Historian elected to American Academy of Arts and Sciences

Author: Arts and Letters


Sabine G. MacCormack, Theodore M. Hesburgh, C.S.C., Professor of Arts and Letters at the University of Notre Dame, has been elected to the American Academy of Arts and Sciences (AAAS). She will be formally inducted at a ceremony this fall in Cambridge, Mass.

Founded during the American Revolution by John Adams, John Hancock and others, the AAAS is the nation’s leading learned society. It recognizes individuals who have made outstanding contributions to science, scholarship, public affairs and the arts.

Among others who also were selected this year are New York City Mayor Michael Bloomberg, former Vice President Al Gore, filmmaker Spike Lee, former U.S. Supreme Court Justice Sandra Day O’Connor, and actor Robert Redford. The 2007 class of new members includes 226 scholars, scientists and artists, and civic, corporate and philanthropic leaders from 27 states and 13 countries.

An internationally renowned scholar of ancient Rome and the Spanish empire, MacCormack specializes in late antiquity and colonial Latin America. Her scholarly publications include “The Shadows of Poetry: Vergil in the Mind of Augustine,” “Religion in the Andes: Vision and Imagination in Early Colonial Peru,” and “Art and Ceremony in Late Antiquity.”

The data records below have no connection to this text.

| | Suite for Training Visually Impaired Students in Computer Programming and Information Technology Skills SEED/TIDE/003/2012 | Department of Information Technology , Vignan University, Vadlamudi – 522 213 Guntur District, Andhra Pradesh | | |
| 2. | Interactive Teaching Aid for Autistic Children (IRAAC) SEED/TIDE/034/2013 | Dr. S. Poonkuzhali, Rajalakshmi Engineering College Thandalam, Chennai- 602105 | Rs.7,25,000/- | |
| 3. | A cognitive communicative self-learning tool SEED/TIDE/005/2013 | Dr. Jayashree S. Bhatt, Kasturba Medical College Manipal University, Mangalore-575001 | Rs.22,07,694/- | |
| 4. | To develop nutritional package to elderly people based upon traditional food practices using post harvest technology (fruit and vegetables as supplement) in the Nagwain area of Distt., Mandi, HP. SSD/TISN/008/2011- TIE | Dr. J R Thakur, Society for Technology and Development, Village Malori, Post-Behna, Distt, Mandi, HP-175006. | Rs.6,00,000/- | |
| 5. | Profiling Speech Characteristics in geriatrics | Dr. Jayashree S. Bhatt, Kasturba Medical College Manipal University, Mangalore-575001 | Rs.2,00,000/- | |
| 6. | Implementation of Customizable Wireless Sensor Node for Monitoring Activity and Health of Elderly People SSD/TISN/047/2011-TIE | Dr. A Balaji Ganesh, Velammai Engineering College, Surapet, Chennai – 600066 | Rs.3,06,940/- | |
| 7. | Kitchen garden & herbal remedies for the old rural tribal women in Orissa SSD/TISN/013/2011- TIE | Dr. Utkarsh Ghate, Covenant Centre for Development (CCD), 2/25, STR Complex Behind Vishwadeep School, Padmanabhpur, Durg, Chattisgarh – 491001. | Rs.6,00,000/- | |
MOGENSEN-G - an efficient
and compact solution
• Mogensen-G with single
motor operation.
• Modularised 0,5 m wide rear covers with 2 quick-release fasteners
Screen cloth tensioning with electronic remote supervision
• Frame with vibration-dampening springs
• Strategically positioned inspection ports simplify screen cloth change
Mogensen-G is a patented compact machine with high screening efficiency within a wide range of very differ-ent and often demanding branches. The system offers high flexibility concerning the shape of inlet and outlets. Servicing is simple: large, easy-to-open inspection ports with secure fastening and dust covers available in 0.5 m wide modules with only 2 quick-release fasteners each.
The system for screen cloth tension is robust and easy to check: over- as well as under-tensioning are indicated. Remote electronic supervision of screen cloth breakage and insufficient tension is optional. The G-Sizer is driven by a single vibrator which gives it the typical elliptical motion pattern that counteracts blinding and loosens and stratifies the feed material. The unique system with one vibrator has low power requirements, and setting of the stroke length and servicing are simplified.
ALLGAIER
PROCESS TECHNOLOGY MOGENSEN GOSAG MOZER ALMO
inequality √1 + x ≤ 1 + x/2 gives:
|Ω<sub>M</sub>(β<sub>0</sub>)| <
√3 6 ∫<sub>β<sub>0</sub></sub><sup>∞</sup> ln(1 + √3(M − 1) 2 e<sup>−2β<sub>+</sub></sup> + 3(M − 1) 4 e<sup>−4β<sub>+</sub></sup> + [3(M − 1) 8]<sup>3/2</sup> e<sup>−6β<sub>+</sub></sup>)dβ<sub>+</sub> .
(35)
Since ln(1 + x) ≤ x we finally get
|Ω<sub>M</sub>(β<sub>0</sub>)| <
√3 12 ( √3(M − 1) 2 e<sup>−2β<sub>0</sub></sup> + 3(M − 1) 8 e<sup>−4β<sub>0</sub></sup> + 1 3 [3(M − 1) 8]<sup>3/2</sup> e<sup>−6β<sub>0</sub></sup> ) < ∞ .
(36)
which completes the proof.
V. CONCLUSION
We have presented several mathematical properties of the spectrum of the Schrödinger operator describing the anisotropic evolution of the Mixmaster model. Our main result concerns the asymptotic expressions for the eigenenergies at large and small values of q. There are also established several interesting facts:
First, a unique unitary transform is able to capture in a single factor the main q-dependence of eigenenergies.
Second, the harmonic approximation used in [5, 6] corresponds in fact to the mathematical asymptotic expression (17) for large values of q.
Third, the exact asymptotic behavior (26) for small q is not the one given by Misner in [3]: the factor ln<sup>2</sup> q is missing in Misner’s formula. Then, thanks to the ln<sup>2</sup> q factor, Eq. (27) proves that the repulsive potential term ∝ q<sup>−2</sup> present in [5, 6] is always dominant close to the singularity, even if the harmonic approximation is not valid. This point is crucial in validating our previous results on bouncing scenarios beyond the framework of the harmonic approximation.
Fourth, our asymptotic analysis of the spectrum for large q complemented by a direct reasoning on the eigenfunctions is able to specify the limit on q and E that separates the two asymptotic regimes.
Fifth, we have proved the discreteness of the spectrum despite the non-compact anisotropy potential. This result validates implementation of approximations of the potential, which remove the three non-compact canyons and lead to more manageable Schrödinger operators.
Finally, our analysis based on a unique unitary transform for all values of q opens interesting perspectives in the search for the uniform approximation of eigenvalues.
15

MacCormack, a past recipient of a $1.5 million Distinguished Achievement Award for scholars in the humanities from the Andrew W. Mellon Foundation, was named a fellow of the Medieval Academy of America in 2000 and of the American Philosophical Society in 1997, and was awarded a Guggenheim Fellowship in 1999. Previously a professor of classical studies and history at the University of Michigan, MacCormack holds a joint appointment at Notre Dame in the departments of history andclassics and is a faculty fellow in the University’s Kellogg Institute for International Studies. She earned her bachelor’s and doctoral degrees from Oxford University.

Fourteen other Notre Dame faculty members have been elected to the AAAS.They are: the late George Craig, professor of biology; Roberto DaMatta, Rev. Edmund P. Joyce Professor of Anthropology; Rev. Gustavo Gutierrez, O.P., John Cardinal O’Hara Professor of Theology; Rev. Theodore M. Hesburgh, C.S.C., president emeritus and professor emeritus of theology; Alasdair MacIntyre, research professor of philosophy; Rev. Ernan McMullin, John Cardinal O’Hara Professor Emeritus of Philosophy; Mark Noll, Francis A. McAnaney Professor of History; Guillermo O’Donnell, professor of political science; Timothy O’Meara, provost emeritus and Howard J. Kenna Professor Emeritus of Mathematics; Alvin Plantinga, Rev. John A. O’Brien Professor of Philosophy; the late Philip Quinn, John A. O’Brien Professor of Philosophy; Lawrence Sullivan, professor of world religions; Eugene Ulrich, Rev. John A. O’Brien Professor of Theology; and Peter van Inwagen, John Cardinal O’Hara Professor of Philosophy.